Jansen was working at his store at the corner of Montgomery and Washington when two men beat him unconscious and stole $2,000. Another merchant, William Coleman, then decided to play prosecutor and assembled judges and jury members from a crowd that had assembled at Portsmouth Square. Fortunately for the Australian suspects, the men who defended them got three jury members to agree that Jansen hadn’t been able to see the men who had robbed him clearly. Although some members of the mob wanted to hang the alleged thieves in spite of the verdict, the crowd dispersed.Later, however, local authorities convicted the men at a real trial in court.

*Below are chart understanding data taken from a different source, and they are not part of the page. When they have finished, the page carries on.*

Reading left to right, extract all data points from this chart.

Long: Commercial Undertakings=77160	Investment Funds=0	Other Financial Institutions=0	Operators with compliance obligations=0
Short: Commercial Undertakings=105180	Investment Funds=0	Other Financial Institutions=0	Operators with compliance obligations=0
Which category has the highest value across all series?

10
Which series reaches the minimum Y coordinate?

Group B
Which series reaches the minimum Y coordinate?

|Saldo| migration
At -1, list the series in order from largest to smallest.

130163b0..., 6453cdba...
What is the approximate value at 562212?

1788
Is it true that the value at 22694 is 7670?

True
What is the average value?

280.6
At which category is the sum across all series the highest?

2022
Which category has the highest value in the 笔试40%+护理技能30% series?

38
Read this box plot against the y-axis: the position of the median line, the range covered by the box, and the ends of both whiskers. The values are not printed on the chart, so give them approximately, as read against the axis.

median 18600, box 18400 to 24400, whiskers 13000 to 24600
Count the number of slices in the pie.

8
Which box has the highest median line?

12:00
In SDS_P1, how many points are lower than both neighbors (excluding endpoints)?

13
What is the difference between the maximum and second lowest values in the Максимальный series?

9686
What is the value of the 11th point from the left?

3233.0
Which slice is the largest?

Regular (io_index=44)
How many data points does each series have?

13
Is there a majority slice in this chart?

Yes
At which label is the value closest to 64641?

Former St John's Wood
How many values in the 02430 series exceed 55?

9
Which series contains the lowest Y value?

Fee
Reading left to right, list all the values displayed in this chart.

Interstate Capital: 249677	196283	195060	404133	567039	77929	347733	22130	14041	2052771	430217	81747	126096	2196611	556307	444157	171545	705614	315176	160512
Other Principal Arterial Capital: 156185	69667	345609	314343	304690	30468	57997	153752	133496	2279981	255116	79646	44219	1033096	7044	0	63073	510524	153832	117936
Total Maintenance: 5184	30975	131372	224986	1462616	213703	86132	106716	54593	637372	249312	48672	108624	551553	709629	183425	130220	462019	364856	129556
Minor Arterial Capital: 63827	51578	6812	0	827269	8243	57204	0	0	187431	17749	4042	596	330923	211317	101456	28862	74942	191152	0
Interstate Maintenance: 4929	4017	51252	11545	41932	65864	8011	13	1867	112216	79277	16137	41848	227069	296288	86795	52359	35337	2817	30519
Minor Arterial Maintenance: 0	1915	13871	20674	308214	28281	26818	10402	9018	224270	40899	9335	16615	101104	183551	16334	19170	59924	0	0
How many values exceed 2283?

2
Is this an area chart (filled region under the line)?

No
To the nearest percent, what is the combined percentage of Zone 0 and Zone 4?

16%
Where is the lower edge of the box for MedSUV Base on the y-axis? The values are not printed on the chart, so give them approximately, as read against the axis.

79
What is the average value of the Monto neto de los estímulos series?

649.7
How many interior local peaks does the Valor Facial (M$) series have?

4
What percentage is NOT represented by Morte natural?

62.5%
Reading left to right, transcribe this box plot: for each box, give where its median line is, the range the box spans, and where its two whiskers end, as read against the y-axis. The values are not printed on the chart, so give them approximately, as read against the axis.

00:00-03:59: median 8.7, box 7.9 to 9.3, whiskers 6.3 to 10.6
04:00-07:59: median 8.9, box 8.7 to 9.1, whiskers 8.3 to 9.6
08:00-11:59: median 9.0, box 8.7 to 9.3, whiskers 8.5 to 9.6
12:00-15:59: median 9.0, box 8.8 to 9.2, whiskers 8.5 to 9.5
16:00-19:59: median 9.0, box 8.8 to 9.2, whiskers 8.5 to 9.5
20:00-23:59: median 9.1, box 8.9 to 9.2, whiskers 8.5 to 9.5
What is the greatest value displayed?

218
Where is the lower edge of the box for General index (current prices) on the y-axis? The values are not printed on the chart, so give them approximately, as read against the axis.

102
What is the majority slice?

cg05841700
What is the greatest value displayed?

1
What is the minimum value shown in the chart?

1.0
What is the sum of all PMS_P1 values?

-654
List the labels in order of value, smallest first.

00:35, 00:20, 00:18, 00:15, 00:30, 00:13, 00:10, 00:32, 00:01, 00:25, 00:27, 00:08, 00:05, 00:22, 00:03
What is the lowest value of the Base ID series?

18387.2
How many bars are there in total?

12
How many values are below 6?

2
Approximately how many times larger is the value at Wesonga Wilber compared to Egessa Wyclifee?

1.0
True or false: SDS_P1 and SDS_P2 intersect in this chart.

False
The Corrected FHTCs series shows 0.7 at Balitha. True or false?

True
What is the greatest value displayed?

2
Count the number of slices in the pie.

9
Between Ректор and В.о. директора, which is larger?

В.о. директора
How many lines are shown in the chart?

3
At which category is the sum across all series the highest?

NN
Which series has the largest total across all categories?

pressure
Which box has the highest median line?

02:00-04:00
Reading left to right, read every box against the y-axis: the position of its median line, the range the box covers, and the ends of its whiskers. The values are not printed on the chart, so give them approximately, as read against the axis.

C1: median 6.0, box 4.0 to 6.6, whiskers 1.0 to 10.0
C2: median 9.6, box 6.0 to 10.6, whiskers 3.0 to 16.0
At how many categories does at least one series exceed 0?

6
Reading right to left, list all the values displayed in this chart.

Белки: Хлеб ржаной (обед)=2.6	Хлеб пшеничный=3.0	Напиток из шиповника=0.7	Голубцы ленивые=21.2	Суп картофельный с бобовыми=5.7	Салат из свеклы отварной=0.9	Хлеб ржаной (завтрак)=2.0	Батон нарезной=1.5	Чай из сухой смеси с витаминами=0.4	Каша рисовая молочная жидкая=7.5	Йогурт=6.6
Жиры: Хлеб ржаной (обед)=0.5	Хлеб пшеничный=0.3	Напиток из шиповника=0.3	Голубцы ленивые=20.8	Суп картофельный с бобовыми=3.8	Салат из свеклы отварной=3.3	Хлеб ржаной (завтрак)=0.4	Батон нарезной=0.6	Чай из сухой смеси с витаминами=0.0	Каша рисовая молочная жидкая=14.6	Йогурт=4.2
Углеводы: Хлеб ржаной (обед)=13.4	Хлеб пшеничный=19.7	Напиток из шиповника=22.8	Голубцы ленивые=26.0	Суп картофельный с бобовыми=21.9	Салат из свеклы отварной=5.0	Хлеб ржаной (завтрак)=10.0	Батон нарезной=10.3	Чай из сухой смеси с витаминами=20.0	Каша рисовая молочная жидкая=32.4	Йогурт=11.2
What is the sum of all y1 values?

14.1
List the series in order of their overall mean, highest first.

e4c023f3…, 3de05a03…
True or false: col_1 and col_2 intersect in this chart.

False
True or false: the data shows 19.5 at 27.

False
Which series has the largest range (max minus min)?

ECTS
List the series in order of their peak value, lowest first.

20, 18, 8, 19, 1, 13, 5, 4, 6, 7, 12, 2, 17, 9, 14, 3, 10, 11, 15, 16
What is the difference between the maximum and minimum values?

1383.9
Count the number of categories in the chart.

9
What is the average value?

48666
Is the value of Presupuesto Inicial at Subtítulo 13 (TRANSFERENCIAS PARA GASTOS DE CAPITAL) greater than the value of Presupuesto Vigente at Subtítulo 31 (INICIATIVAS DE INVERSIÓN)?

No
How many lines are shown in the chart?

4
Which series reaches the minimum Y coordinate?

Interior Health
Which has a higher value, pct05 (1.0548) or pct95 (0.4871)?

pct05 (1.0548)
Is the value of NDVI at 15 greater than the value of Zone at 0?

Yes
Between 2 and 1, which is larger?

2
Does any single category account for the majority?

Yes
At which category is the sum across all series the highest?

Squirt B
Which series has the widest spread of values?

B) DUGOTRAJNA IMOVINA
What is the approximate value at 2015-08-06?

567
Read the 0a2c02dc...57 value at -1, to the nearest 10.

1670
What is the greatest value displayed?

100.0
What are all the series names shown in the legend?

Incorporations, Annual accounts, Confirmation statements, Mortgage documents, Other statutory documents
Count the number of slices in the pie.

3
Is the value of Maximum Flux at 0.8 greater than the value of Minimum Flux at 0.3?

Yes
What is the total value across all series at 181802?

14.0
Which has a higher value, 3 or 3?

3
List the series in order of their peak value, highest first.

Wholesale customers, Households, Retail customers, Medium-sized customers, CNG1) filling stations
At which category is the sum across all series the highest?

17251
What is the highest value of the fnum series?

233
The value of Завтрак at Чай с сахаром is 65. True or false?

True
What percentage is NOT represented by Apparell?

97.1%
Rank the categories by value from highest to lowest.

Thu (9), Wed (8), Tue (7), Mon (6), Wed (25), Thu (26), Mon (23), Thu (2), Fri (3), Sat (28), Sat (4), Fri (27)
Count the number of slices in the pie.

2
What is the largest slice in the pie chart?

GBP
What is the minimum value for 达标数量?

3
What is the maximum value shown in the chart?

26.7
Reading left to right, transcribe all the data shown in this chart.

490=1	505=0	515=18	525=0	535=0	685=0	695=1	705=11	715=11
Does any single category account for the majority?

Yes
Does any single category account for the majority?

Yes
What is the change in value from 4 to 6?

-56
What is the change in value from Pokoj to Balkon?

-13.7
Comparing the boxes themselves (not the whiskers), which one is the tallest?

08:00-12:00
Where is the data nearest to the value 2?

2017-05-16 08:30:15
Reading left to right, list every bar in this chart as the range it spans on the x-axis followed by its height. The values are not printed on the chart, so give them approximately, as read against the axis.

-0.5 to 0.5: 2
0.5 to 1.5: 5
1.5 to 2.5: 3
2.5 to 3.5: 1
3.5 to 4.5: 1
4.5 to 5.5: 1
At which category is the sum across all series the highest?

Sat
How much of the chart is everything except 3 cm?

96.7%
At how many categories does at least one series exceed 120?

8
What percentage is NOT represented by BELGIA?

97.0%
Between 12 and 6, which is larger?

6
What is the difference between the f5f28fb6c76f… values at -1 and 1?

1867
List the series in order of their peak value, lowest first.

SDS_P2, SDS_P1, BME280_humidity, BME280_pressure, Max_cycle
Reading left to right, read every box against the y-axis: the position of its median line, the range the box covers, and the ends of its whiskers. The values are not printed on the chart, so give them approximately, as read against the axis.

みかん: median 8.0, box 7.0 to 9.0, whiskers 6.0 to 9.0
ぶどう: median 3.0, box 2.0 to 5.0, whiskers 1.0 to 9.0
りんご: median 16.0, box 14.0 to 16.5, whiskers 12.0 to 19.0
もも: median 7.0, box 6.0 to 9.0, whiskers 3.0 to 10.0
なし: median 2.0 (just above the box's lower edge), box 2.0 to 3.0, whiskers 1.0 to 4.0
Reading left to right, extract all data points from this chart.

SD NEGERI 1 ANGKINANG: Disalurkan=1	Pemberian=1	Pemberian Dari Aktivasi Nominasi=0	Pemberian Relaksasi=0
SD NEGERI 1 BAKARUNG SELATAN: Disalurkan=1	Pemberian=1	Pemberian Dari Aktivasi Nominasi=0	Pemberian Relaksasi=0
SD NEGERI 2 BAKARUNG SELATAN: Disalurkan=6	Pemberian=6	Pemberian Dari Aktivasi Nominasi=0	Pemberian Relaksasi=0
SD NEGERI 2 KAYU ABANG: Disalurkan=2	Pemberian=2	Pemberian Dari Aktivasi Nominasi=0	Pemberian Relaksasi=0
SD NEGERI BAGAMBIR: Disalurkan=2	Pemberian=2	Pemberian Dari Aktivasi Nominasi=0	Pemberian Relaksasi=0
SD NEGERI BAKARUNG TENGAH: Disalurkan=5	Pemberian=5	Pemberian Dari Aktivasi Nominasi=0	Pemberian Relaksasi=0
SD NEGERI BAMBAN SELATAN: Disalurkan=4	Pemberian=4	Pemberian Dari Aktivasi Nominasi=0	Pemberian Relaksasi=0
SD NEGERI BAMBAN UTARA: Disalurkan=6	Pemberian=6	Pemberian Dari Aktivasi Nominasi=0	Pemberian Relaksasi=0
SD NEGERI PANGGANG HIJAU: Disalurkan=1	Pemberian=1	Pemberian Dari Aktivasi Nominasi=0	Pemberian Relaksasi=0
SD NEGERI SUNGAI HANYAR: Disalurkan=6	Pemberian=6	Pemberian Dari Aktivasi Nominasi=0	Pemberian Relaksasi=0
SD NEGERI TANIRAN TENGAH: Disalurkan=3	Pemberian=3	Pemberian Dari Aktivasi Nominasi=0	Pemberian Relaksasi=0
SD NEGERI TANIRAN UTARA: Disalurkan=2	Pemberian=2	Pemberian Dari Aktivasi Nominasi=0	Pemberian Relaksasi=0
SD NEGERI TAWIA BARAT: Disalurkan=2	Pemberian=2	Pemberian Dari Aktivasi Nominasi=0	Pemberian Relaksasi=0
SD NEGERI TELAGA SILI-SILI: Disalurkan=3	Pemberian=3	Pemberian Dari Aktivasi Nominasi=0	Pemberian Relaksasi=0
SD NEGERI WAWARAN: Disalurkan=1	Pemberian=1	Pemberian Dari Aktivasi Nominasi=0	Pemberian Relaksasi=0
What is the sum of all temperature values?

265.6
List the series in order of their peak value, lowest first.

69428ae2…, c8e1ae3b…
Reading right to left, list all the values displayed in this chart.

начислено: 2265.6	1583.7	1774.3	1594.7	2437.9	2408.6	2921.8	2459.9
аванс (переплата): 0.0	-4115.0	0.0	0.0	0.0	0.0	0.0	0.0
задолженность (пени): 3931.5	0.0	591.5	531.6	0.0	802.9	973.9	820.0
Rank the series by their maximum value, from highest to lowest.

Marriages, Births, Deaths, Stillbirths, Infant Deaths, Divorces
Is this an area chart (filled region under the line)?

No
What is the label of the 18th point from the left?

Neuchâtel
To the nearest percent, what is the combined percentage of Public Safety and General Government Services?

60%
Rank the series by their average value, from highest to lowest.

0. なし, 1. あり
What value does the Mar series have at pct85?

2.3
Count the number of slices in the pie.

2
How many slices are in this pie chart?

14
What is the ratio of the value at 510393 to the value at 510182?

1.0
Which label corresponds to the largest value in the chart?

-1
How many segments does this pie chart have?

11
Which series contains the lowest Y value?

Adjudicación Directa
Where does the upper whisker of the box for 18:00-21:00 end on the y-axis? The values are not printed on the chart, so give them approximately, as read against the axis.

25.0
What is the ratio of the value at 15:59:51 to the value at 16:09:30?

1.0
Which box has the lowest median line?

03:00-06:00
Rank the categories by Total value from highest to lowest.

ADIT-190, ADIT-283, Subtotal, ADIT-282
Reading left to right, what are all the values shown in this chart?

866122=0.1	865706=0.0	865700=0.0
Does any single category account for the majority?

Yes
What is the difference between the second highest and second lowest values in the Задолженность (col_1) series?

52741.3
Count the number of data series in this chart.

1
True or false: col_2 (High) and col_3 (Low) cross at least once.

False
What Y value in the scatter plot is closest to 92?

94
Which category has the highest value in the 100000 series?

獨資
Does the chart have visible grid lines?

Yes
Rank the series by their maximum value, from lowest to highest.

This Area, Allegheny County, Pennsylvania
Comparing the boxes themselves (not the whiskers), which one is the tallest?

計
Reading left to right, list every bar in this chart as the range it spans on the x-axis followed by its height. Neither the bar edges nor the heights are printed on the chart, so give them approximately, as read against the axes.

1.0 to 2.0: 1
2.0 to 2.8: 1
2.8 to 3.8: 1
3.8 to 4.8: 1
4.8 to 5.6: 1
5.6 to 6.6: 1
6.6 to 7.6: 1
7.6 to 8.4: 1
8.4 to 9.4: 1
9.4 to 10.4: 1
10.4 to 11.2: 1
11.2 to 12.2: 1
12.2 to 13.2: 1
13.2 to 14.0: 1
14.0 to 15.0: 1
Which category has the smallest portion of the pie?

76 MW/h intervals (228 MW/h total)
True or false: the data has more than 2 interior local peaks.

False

Vigilantes were fairly common during the Gold Rush boom in San Francisco. One committee spent most of its time rooting out Australian ne’er-do-wells. They hanged four and tossed another 30 out of town. In 1856, a 6,000-member vigilante group was assembled after a couple of high-profile shooting incidents. This lynch mob hanged the suspects and then directed their attention to politics.

Such vigilante movements were generally popular all over the West in the middle and late 19th century. The San Francisco vigilantes were so well regarded that they took over the Democratic Party in the late 1850s and some became respected politicians.